■ WHAT YOU WILL DO: Could you copy exactly the lines below, beginning at the line with "scroll(446, 363, down, 12)" and stopping after the line with "click(149, 149)", with no pictures?

■ DATASET EXTRACT:
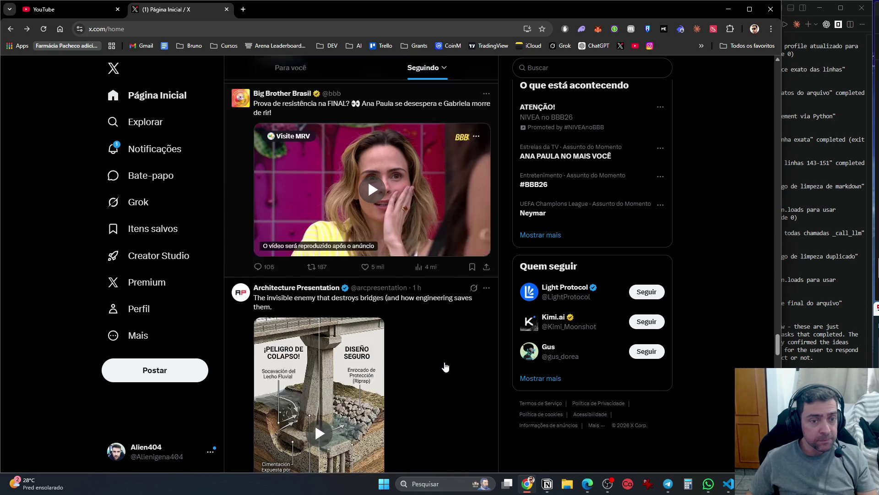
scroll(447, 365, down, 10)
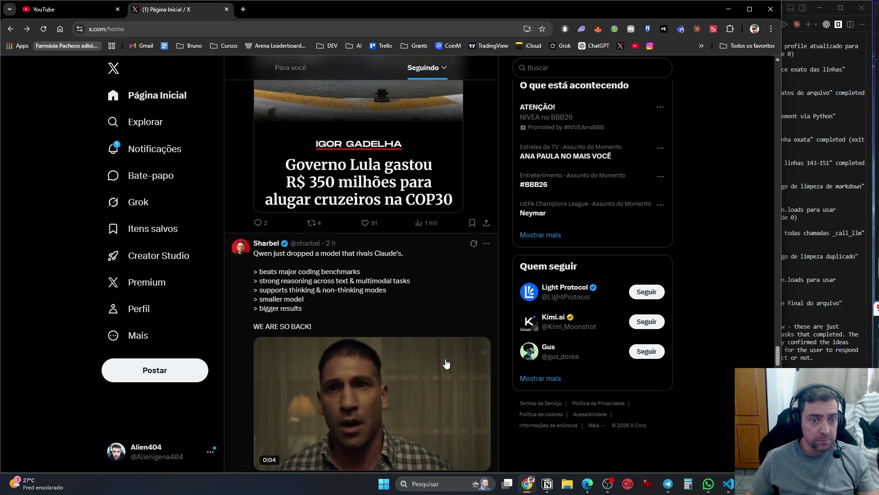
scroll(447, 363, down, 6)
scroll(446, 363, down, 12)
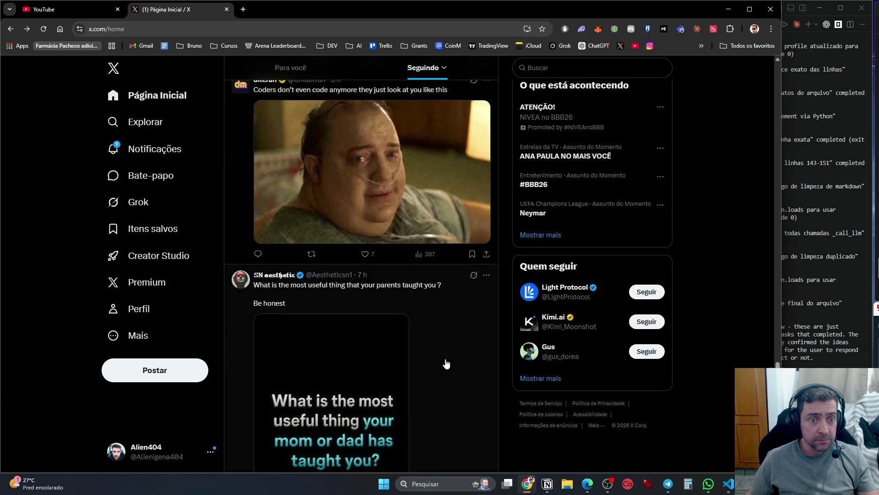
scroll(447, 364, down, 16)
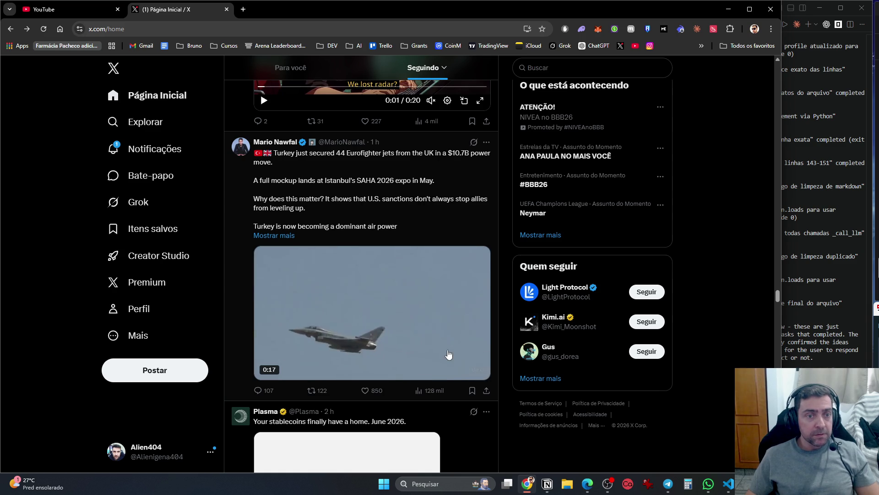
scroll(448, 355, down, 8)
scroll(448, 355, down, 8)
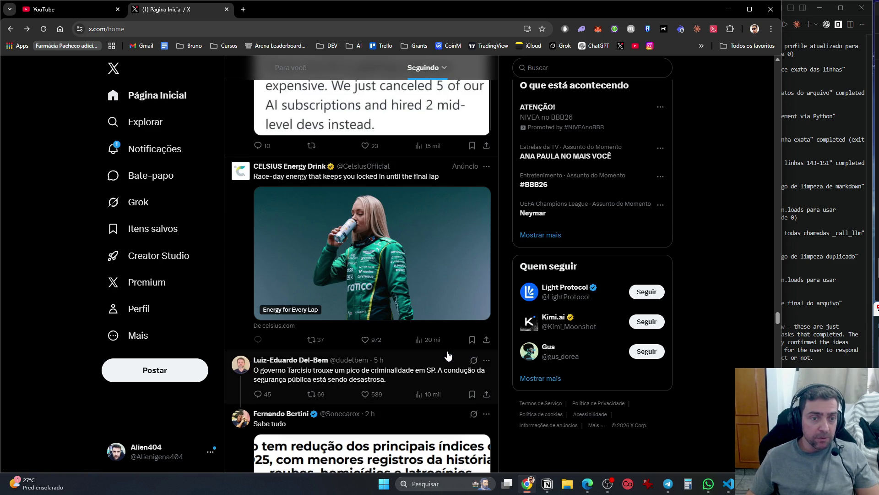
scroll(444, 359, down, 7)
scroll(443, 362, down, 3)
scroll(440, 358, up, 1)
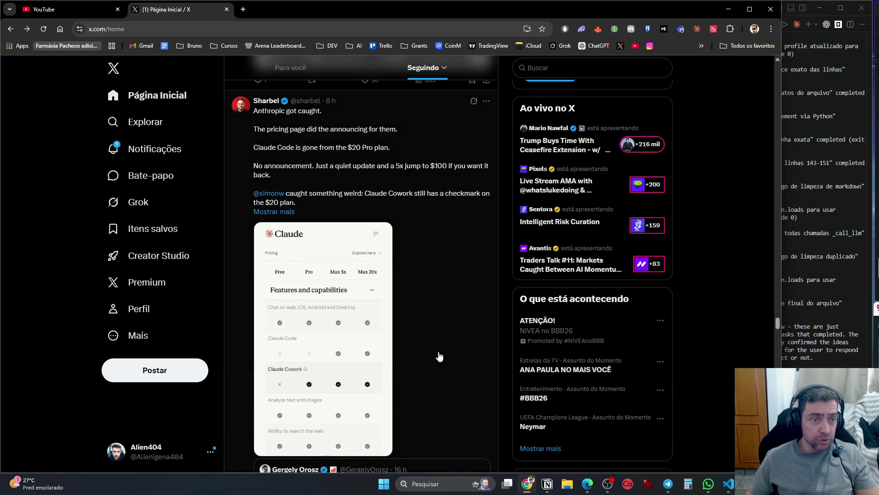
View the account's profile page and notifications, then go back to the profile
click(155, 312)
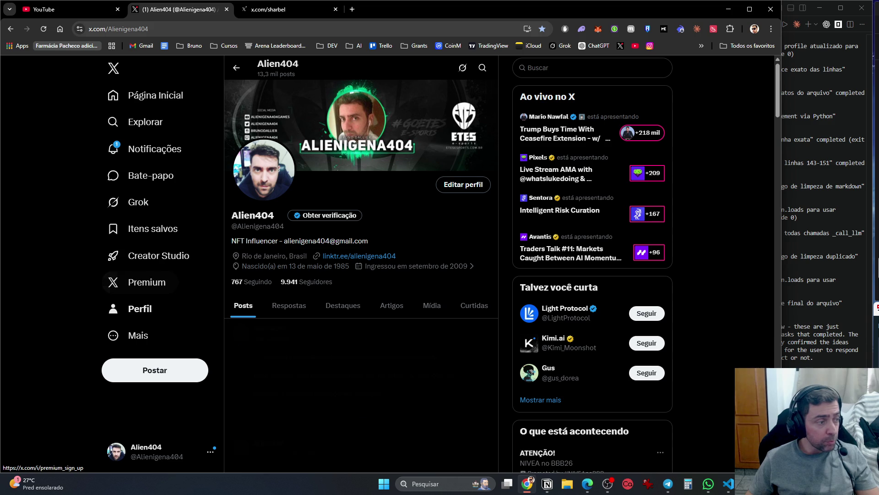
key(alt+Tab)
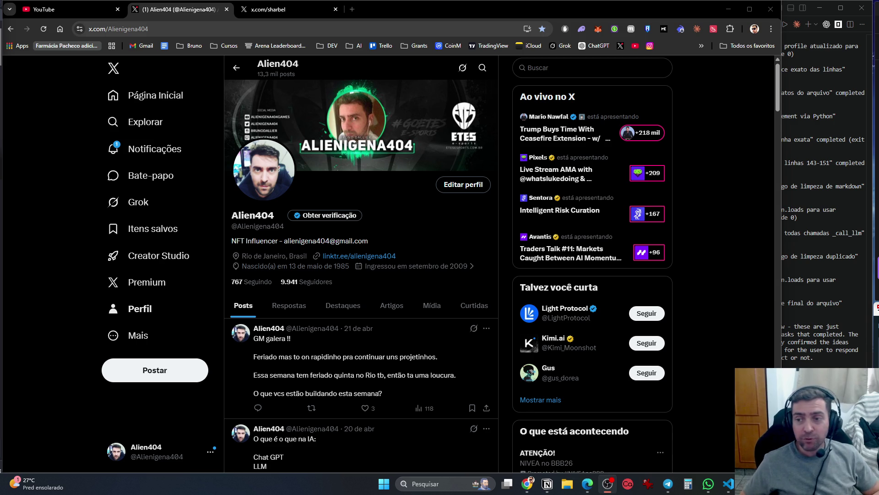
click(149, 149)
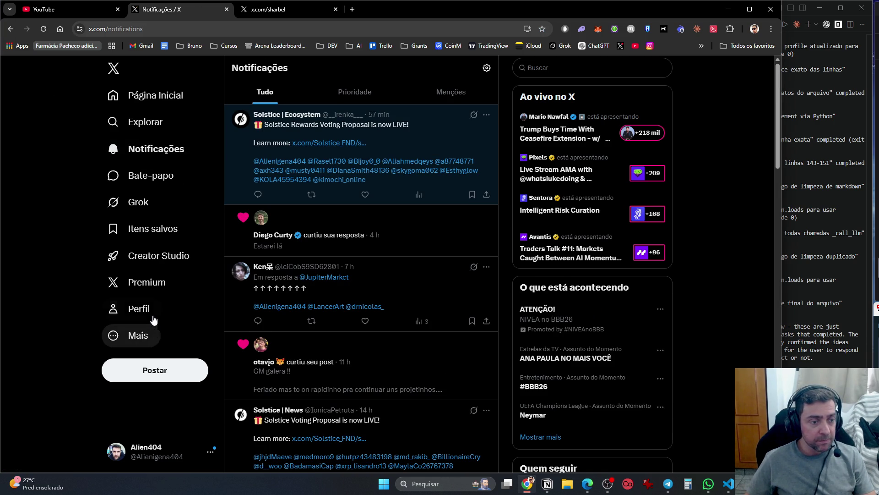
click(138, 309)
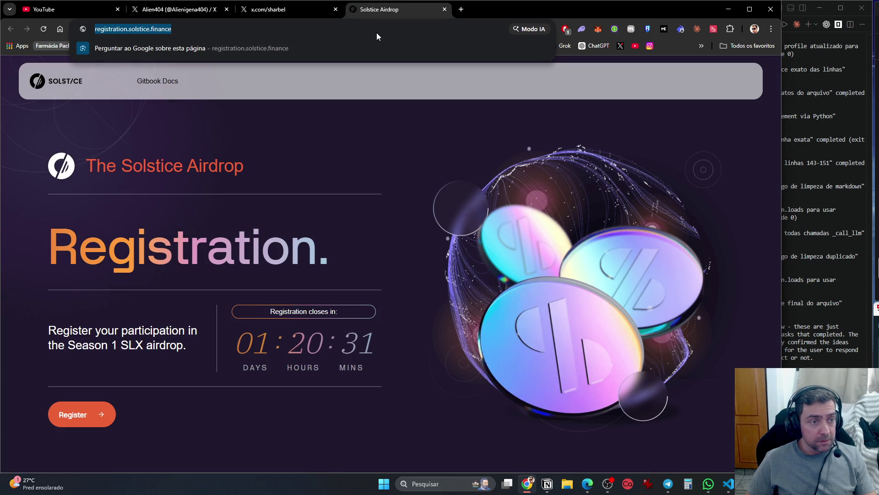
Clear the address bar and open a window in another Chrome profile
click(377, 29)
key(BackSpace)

■ EXERCISE OUTPUT:
scroll(446, 363, down, 12)
scroll(447, 364, down, 16)
scroll(448, 355, down, 8)
scroll(448, 355, down, 8)
scroll(444, 359, down, 7)
scroll(443, 362, down, 3)
scroll(440, 358, up, 1)
View the account's profile page and notifications, then go back to the profile
click(155, 312)
key(alt+Tab)
click(149, 149)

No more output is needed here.